Not a good example, if a BP offers $1 billion, then the amount per share lets say is $4. If there is a 2:1 RS the $1 billion would result in $8/share. An offer to buy the company is a total dollar amount, not a per share offer. Mathematically a RS does nothing and is intended in CYDY's case to get uplisted to a real exchange to allow larger investment firms to buy in on the open market. The history of companies that do RS is that they are in trouble and trying to stay in the market and do many raises. For this to work there must be a steady string of positive PR to keep the SP up so it does not fall off the market it is uplisted to.
seriously? If cytodyn gets bought out entirely then yes, they would not be developing pro140 for another indication. If cytodyn licenses pro140 for one indication they could also develop it for other indications and licence it out for those indications. I don't know how much more clear this can be.

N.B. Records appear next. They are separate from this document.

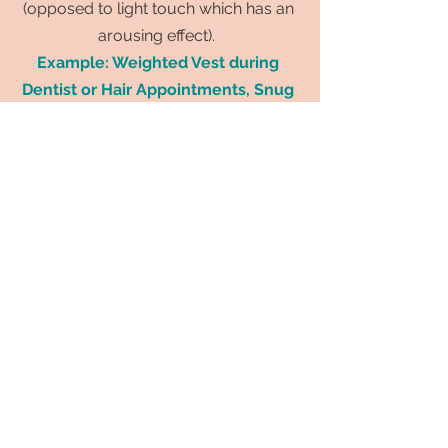
(opposed to light touch which has an
arousing effect).
Example: Weighted Vest during
Dentist or Hair Appointments, Snug
Pajamas
5. Brushing or Deep Pressure
Massages
For some children, the Willbarger
brushing protocol can help make a
difference. This protocol involves
brushing arms & legs with DEEP
PRESSURE in long linear motions to help
decrease touch sensitivity. I talk more
about this in my video:
5 Therapy
Activities to be doing Daily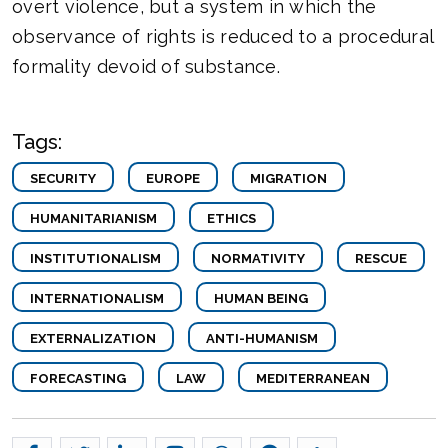
overt violence, but a system in which the
observance of rights is reduced to a procedural
formality devoid of substance.
Tags:
SECURITY
EUROPE
MIGRATION
HUMANITARIANISM
ETHICS
INSTITUTIONALISM
NORMATIVITY
RESCUE
INTERNATIONALISM
HUMAN BEING
EXTERNALIZATION
ANTI-HUMANISM
FORECASTING
LAW
MEDITERRANEAN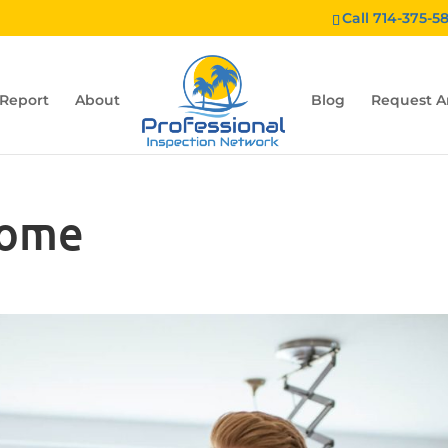
Call 714-375-5
 Report
About
Blog
Request A
home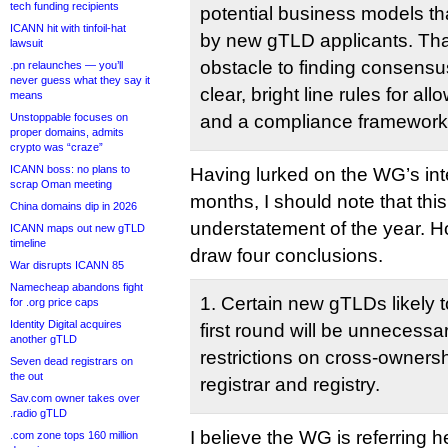
tech funding recipients
potential business models t
ICANN hit with tinfoil-hat
by new gTLD applicants. Tha
lawsuit
obstacle to finding consensus
.pn relaunches — you’ll
never guess what they say it
clear, bright line rules for all
means
Unstoppable focuses on
and a compliance framework t
proper domains, admits
crypto was “craze”
ICANN boss: no plans to
Having lurked on the WG’s inte
scrap Oman meeting
months, I should note that this
China domains dip in 2026
understatement of the year. 
ICANN maps out new gTLD
timeline
draw four conclusions.
War disrupts ICANN 85
Namecheap abandons fight
1. Certain new gTLDs likely t
for .org price caps
Identity Digital acquires
first round will be unnecessa
another gTLD
restrictions on cross-owners
Seven dead registrars on
the out
registrar and registry.
Sav.com owner takes over
.radio gTLD
I believe the WG is referring he
.com zone tops 160 million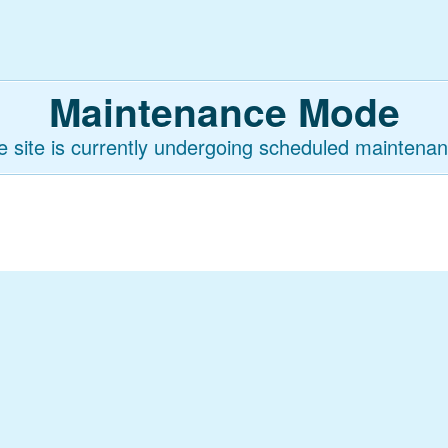
Maintenance Mode
e site is currently undergoing scheduled maintenan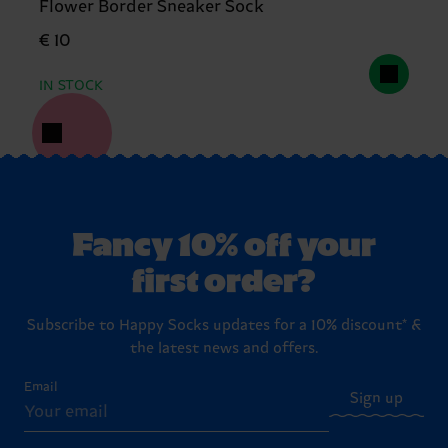
Flower Border Sneaker Sock
€ 10
IN STOCK
Fancy 10% off your
first order?
Subscribe to Happy Socks updates for a 10% discount* &
the latest news and offers.
Email
Sign up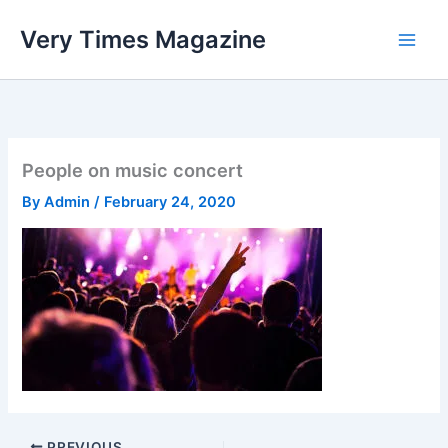
Skip
Very Times Magazine
to
content
People on music concert
By
Admin
/
February 24, 2020
PREVIOUS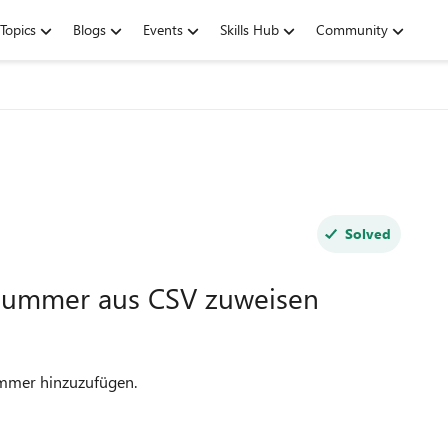
Topics
Blogs
Events
Skills Hub
Community
Solved
Nummer aus CSV zuweisen
ummer hinzuzufügen.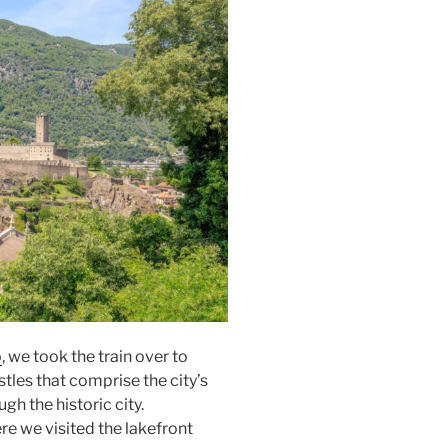
o
, we took the train over to
tles that comprise the city’s
h the historic city.
e we visited the lakefront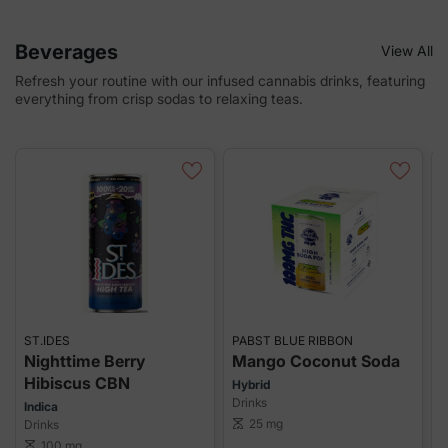
Beverages
View All
Refresh your routine with our infused cannabis drinks, featuring
everything from crisp sodas to relaxing teas.
ST.IDES
PABST BLUE RIBBON
S
Nighttime Berry
Mango Coconut Soda
Hibiscus CBN
Hybrid
Drinks
Indica
H
25 mg
Drinks
scale
D
100 mg
scale
sca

I agree, it is very frustrating to see no bump. In the past there have been plenty of good news that fails to move this stock. my fear is that the news we are waiting for will also fail to move this. We all assume the data will do the job but until we understand why past news didn't work then why assume anything. I would like to get more answers from mgmt about why we are stuck here. my logical assumptions seem like a waste of effort. on the other hand this PR is just that they enrolled, no results, so maybe all that matters is data?
I think you are right, but given the guessing required to know what mgmt will be doing when, your guess is as good as any. All we know is that they stated they will be meeting with the FDA in the next few weeks.
All I know is that the 100's of patients injected over the years have shown efficacy and no safety concerns so i'm not worried about the data. the only worry is what the FDA does - and know one has control of that!
Yup, we don't know when the 30th patient was injected. It could have been over a week ago and the data is being compiled now. I would think that if mgmt set up a meeting with the FDA for early sept then they must have the data now.